Gema membelalakkan matanya. "Apa ada yang lebih manis dari es krim?"
"Ada," balas Abhi singkat."
"Apa?" tanya Gema menyipitkan matanya.
"Kamu..." Balas Abhi dengan mata tajam yang tertuju pada wajah Gema yang sudah memerah.
Gema tersenyum dan tertawa kecil. Abhi selalu penuh kejutan yang sesekali melempar jurus gombalnya.
Abhi mendekatkan wajahnya membuat Gema semakin deg-degan. Terlebih ketika sorot mata Abhi begitu sayu seolah menginginkan sesuatu. Pandangan Abhi terpusat pada bibir Gema yang ingin sekali ia kecup, entah dorongan dari mana.

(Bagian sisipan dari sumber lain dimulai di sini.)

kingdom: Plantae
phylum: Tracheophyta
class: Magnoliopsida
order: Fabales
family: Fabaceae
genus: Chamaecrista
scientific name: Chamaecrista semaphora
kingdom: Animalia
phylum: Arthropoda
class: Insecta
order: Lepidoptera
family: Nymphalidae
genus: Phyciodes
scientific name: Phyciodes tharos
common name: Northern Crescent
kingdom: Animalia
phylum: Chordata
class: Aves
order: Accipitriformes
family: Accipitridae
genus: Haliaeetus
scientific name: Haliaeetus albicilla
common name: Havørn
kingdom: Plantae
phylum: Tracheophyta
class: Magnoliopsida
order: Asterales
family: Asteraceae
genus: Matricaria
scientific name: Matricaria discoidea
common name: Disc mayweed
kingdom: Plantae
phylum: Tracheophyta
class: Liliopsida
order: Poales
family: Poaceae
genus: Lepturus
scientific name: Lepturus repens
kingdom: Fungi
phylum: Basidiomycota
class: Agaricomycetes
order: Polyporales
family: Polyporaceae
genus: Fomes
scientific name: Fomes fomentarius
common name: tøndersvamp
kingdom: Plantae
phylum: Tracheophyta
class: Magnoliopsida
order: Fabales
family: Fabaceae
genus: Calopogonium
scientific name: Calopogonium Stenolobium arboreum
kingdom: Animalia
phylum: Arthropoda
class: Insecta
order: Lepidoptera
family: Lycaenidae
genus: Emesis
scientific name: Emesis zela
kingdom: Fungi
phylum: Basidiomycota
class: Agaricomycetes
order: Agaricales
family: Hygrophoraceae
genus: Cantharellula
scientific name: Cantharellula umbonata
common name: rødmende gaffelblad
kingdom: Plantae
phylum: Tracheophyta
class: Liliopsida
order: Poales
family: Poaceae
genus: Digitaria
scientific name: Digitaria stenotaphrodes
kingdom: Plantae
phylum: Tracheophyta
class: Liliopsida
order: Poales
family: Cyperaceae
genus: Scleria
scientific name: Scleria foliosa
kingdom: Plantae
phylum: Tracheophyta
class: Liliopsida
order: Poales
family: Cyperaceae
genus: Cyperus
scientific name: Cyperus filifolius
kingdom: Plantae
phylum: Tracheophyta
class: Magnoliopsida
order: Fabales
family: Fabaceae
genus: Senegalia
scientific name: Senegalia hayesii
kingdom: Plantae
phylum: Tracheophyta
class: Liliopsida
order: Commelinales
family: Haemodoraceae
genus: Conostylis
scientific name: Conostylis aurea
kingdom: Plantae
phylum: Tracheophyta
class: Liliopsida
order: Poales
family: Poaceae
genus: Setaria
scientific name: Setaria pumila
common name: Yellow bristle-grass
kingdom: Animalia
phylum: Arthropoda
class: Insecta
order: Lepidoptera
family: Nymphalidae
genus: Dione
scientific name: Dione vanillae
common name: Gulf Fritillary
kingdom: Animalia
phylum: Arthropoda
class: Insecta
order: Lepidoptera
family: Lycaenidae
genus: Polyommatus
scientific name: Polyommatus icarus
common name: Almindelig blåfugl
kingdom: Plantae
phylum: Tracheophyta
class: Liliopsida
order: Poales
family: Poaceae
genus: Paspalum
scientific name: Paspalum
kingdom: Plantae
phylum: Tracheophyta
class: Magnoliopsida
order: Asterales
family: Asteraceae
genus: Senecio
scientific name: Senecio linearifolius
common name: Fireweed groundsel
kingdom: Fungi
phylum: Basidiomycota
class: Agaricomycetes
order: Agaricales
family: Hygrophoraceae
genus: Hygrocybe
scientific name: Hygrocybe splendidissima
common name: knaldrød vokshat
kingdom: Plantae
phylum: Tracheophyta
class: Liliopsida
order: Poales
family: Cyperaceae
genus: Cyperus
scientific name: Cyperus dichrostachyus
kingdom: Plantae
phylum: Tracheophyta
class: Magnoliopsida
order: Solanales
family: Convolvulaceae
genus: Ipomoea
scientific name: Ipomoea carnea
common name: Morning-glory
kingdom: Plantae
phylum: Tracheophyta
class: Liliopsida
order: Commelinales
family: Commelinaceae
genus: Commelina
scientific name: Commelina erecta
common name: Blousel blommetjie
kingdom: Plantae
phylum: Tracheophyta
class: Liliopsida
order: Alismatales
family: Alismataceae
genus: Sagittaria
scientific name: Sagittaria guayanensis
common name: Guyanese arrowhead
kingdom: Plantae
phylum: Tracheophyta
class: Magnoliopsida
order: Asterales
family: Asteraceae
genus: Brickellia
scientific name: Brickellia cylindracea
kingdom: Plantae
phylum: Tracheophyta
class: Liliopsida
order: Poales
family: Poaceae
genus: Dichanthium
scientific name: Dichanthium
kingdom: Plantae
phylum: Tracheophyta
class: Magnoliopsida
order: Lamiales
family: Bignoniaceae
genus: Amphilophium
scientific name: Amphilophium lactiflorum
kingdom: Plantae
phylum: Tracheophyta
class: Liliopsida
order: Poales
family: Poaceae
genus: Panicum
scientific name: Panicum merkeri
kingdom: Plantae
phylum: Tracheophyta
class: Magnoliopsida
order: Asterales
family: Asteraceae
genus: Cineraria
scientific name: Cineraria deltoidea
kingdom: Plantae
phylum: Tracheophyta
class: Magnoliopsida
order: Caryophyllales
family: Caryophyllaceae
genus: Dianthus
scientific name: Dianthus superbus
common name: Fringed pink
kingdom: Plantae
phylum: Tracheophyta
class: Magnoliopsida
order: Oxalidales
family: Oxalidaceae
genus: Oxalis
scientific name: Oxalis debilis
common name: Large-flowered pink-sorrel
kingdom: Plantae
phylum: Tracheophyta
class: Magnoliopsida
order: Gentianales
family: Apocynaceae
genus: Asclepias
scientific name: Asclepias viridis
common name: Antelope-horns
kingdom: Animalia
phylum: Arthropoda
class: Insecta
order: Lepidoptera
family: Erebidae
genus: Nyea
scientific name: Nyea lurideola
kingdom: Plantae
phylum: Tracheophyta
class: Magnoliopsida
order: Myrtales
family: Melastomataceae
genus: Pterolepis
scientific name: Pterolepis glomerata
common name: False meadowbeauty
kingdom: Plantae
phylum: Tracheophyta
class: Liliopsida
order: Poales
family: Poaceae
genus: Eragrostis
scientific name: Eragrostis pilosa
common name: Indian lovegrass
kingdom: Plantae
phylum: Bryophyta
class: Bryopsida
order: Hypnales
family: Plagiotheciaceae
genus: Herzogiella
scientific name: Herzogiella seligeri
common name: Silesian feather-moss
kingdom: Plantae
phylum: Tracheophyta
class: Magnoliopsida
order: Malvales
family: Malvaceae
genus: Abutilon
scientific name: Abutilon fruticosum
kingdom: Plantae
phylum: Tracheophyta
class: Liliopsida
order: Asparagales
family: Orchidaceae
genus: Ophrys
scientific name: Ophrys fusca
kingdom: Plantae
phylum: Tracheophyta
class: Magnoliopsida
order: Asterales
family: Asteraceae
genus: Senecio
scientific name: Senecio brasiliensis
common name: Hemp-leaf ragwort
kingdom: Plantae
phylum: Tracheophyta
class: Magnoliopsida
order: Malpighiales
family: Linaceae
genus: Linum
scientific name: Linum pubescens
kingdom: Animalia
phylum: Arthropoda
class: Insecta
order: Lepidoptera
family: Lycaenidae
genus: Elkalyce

Gema semakin berdebar, tapi ia tidak juga mundur. Abhi mengusap pipi istrinya dan jarak antar mereka kian terpangkas. Abhi mendekatkan ujung bibirnya pada bibir Gema.
Cup...
Satu kecupan mendarat di bibir Gema. Gema deg-degan bukan kepalang. Abhi ingin bermain lebih, tapi Gema hanya membeku tanpa merespons. Abhi memaklumi, ini ciuman pertama untuk keduanya. Meski secara natural, Abhi bisa saja mengeksplorasi lebih dari sekadar kecupan, tapi ia memahami jika Gema mungkin masih kaget dan belum siap.
Abhi melepas kecupannya dan menatap Gema yang menunduk, tak berani menatapnya balik. Ada semburat merah melintang di pipi Gema. Bukan hanya jantung Gema yang seakan berdegup lebih kencang, Abhi pun merasakannya. Jantungnya seolah berloncatan. Deg-degan luar biasa.
Suasana menjadi awkward. Keduanya kembali saling memunggungi dengan debaran yang merajai. Baik Abhi maupun Gema berusaha menetralkan gemuruh di d**a yang bergejolak tak menentu.
Gema mengusap bibirnya. Jejak kecupan Abhi masih membekas dan masih terasa jejaknya.
Abhi tersenyum dan menggigit bibirnya. Mungkin ia tak bisa lagi terpejam sampai pagi. Pengalaman first kiss ini benar-benar tak terlupakan.